Stored entries:
## START

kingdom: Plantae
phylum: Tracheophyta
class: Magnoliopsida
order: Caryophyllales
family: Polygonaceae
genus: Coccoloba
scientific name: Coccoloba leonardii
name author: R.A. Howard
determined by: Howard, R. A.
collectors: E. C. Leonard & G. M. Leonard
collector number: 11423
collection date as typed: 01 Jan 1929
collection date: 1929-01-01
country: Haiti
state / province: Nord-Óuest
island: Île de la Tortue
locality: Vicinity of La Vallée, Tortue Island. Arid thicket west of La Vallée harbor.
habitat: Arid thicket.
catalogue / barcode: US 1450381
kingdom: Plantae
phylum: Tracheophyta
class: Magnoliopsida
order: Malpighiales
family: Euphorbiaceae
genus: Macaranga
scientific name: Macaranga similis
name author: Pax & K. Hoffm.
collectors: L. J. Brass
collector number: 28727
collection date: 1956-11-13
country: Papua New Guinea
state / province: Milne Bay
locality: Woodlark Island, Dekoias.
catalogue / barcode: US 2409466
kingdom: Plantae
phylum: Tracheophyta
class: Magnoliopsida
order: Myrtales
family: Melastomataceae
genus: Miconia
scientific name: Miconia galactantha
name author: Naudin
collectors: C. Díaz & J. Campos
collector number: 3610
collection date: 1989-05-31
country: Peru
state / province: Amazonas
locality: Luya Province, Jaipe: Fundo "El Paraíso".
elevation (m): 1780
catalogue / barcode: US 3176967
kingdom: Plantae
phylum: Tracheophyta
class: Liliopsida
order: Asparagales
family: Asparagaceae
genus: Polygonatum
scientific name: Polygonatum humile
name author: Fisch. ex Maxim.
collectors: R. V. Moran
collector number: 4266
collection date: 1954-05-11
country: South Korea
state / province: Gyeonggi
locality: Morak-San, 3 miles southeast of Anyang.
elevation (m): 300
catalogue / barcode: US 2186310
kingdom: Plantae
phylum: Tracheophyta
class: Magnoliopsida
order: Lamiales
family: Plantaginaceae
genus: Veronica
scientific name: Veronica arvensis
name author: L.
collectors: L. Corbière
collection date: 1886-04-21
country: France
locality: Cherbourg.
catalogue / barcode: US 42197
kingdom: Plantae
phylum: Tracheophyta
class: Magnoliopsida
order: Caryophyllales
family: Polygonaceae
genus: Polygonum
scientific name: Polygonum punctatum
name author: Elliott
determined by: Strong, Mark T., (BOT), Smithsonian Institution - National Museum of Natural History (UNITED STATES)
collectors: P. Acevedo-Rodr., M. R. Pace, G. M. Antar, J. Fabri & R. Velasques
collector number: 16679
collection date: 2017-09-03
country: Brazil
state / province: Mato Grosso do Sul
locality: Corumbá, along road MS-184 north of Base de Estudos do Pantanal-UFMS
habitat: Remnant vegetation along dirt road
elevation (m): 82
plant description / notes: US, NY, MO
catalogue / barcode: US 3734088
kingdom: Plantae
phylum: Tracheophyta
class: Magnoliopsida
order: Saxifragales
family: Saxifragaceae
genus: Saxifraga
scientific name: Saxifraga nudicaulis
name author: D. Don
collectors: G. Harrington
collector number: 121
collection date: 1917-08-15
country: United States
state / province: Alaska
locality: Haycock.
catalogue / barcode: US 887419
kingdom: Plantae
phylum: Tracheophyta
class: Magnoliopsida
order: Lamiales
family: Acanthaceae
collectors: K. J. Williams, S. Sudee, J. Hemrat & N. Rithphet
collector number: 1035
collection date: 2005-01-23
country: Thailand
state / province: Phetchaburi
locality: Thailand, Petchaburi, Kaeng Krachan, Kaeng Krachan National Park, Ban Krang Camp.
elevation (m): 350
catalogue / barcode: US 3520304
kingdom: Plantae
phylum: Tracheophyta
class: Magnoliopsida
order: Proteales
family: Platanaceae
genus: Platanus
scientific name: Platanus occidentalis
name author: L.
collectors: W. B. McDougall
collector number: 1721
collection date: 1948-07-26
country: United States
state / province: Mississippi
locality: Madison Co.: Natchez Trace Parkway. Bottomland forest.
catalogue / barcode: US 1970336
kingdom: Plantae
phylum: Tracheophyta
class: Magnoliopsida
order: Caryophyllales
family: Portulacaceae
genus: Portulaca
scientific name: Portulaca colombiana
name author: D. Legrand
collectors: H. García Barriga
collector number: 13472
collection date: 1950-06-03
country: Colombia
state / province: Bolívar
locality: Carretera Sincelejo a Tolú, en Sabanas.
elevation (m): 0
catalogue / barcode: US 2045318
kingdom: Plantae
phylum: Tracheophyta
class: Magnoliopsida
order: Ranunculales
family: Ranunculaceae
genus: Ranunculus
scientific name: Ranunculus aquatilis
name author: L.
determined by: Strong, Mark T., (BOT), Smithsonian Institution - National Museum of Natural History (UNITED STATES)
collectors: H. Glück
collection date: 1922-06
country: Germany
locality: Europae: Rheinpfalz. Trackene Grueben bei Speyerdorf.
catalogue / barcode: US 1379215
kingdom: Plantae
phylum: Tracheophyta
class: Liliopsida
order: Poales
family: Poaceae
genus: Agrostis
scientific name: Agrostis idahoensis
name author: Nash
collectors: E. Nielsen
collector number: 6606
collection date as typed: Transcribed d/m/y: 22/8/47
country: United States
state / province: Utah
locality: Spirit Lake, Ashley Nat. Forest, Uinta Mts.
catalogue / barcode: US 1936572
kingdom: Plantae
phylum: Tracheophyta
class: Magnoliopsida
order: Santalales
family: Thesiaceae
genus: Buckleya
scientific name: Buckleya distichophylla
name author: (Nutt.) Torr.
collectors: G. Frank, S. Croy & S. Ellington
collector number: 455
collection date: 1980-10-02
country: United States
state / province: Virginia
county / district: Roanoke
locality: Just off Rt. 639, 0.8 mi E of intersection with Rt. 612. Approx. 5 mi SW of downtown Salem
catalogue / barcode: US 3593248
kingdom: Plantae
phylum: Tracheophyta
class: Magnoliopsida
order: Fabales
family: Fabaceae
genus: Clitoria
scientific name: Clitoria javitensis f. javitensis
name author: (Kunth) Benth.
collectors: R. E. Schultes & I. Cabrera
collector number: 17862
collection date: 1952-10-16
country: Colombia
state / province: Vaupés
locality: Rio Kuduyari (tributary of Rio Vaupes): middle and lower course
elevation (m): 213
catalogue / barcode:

## END

Quote every line of the data above word for word, leaving nothing out and changing nothing.

kingdom: Plantae
phylum: Tracheophyta
class: Magnoliopsida
order: Caryophyllales
family: Polygonaceae
genus: Coccoloba
scientific name: Coccoloba leonardii
name author: R.A. Howard
determined by: Howard, R. A.
collectors: E. C. Leonard & G. M. Leonard
collector number: 11423
collection date as typed: 01 Jan 1929
collection date: 1929-01-01
country: Haiti
state / province: Nord-Óuest
island: Île de la Tortue
locality: Vicinity of La Vallée, Tortue Island. Arid thicket west of La Vallée harbor.
habitat: Arid thicket.
catalogue / barcode: US 1450381
kingdom: Plantae
phylum: Tracheophyta
class: Magnoliopsida
order: Malpighiales
family: Euphorbiaceae
genus: Macaranga
scientific name: Macaranga similis
name author: Pax & K. Hoffm.
collectors: L. J. Brass
collector number: 28727
collection date: 1956-11-13
country: Papua New Guinea
state / province: Milne Bay
locality: Woodlark Island, Dekoias.
catalogue / barcode: US 2409466
kingdom: Plantae
phylum: Tracheophyta
class: Magnoliopsida
order: Myrtales
family: Melastomataceae
genus: Miconia
scientific name: Miconia galactantha
name author: Naudin
collectors: C. Díaz & J. Campos
collector number: 3610
collection date: 1989-05-31
country: Peru
state / province: Amazonas
locality: Luya Province, Jaipe: Fundo "El Paraíso".
elevation (m): 1780
catalogue / barcode: US 3176967
kingdom: Plantae
phylum: Tracheophyta
class: Liliopsida
order: Asparagales
family: Asparagaceae
genus: Polygonatum
scientific name: Polygonatum humile
name author: Fisch. ex Maxim.
collectors: R. V. Moran
collector number: 4266
collection date: 1954-05-11
country: South Korea
state / province: Gyeonggi
locality: Morak-San, 3 miles southeast of Anyang.
elevation (m): 300
catalogue / barcode: US 2186310
kingdom: Plantae
phylum: Tracheophyta
class: Magnoliopsida
order: Lamiales
family: Plantaginaceae
genus: Veronica
scientific name: Veronica arvensis
name author: L.
collectors: L. Corbière
collection date: 1886-04-21
country: France
locality: Cherbourg.
catalogue / barcode: US 42197
kingdom: Plantae
phylum: Tracheophyta
class: Magnoliopsida
order: Caryophyllales
family: Polygonaceae
genus: Polygonum
scientific name: Polygonum punctatum
name author: Elliott
determined by: Strong, Mark T., (BOT), Smithsonian Institution - National Museum of Natural History (UNITED STATES)
collectors: P. Acevedo-Rodr., M. R. Pace, G. M. Antar, J. Fabri & R. Velasques
collector number: 16679
collection date: 2017-09-03
country: Brazil
state / province: Mato Grosso do Sul
locality: Corumbá, along road MS-184 north of Base de Estudos do Pantanal-UFMS
habitat: Remnant vegetation along dirt road
elevation (m): 82
plant description / notes: US, NY, MO
catalogue / barcode: US 3734088
kingdom: Plantae
phylum: Tracheophyta
class: Magnoliopsida
order: Saxifragales
family: Saxifragaceae
genus: Saxifraga
scientific name: Saxifraga nudicaulis
name author: D. Don
collectors: G. Harrington
collector number: 121
collection date: 1917-08-15
country: United States
state / province: Alaska
locality: Haycock.
catalogue / barcode: US 887419
kingdom: Plantae
phylum: Tracheophyta
class: Magnoliopsida
order: Lamiales
family: Acanthaceae
collectors: K. J. Williams, S. Sudee, J. Hemrat & N. Rithphet
collector number: 1035
collection date: 2005-01-23
country: Thailand
state / province: Phetchaburi
locality: Thailand, Petchaburi, Kaeng Krachan, Kaeng Krachan National Park, Ban Krang Camp.
elevation (m): 350
catalogue / barcode: US 3520304
kingdom: Plantae
phylum: Tracheophyta
class: Magnoliopsida
order: Proteales
family: Platanaceae
genus: Platanus
scientific name: Platanus occidentalis
name author: L.
collectors: W. B. McDougall
collector number: 1721
collection date: 1948-07-26
country: United States
state / province: Mississippi
locality: Madison Co.: Natchez Trace Parkway. Bottomland forest.
catalogue / barcode: US 1970336
kingdom: Plantae
phylum: Tracheophyta
class: Magnoliopsida
order: Caryophyllales
family: Portulacaceae
genus: Portulaca
scientific name: Portulaca colombiana
name author: D. Legrand
collectors: H. García Barriga
collector number: 13472
collection date: 1950-06-03
country: Colombia
state / province: Bolívar
locality: Carretera Sincelejo a Tolú, en Sabanas.
elevation (m): 0
catalogue / barcode: US 2045318
kingdom: Plantae
phylum: Tracheophyta
class: Magnoliopsida
order: Ranunculales
family: Ranunculaceae
genus: Ranunculus
scientific name: Ranunculus aquatilis
name author: L.
determined by: Strong, Mark T., (BOT), Smithsonian Institution - National Museum of Natural History (UNITED STATES)
collectors: H. Glück
collection date: 1922-06
country: Germany
locality: Europae: Rheinpfalz. Trackene Grueben bei Speyerdorf.
catalogue / barcode: US 1379215
kingdom: Plantae
phylum: Tracheophyta
class: Liliopsida
order: Poales
family: Poaceae
genus: Agrostis
scientific name: Agrostis idahoensis
name author: Nash
collectors: E. Nielsen
collector number: 6606
collection date as typed: Transcribed d/m/y: 22/8/47
country: United States
state / province: Utah
locality: Spirit Lake, Ashley Nat. Forest, Uinta Mts.
catalogue / barcode: US 1936572
kingdom: Plantae
phylum: Tracheophyta
class: Magnoliopsida
order: Santalales
family: Thesiaceae
genus: Buckleya
scientific name: Buckleya distichophylla
name author: (Nutt.) Torr.
collectors: G. Frank, S. Croy & S. Ellington
collector number: 455
collection date: 1980-10-02
country: United States
state / province: Virginia
county / district: Roanoke
locality: Just off Rt. 639, 0.8 mi E of intersection with Rt. 612. Approx. 5 mi SW of downtown Salem
catalogue / barcode: US 3593248
kingdom: Plantae
phylum: Tracheophyta
class: Magnoliopsida
order: Fabales
family: Fabaceae
genus: Clitoria
scientific name: Clitoria javitensis f. javitensis
name author: (Kunth) Benth.
collectors: R. E. Schultes & I. Cabrera
collector number: 17862
collection date: 1952-10-16
country: Colombia
state / province: Vaupés
locality: Rio Kuduyari (tributary of Rio Vaupes): middle and lower course
elevation (m): 213
catalogue / barcode:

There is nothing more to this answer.